**Work to be completed**
Would you give the listing again exactly, without its images?

--- Listed entries Enclosed Below ---

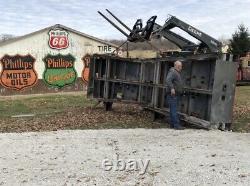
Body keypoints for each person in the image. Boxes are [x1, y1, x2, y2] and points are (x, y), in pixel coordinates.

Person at [166, 60, 185, 130]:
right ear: (177, 66)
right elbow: (168, 80)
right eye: (180, 66)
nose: (181, 68)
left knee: (172, 110)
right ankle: (176, 125)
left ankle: (172, 125)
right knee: (174, 109)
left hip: (175, 94)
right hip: (173, 95)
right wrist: (172, 88)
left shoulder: (175, 72)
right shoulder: (173, 72)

--- End of Enclosed Listed entries ---

**Exercise result**
Body keypoints for each person in the image. Boxes are [x1, y1, x2, y2] and points are (x, y), in pixel coordinates.

Person at [166, 60, 185, 130]:
right ear: (177, 66)
right elbow: (168, 80)
right eye: (180, 66)
nose: (181, 68)
left knee: (172, 110)
right ankle: (176, 125)
left ankle: (172, 125)
right knee: (174, 109)
left hip: (175, 94)
right hip: (173, 95)
right wrist: (172, 88)
left shoulder: (175, 72)
right shoulder: (173, 72)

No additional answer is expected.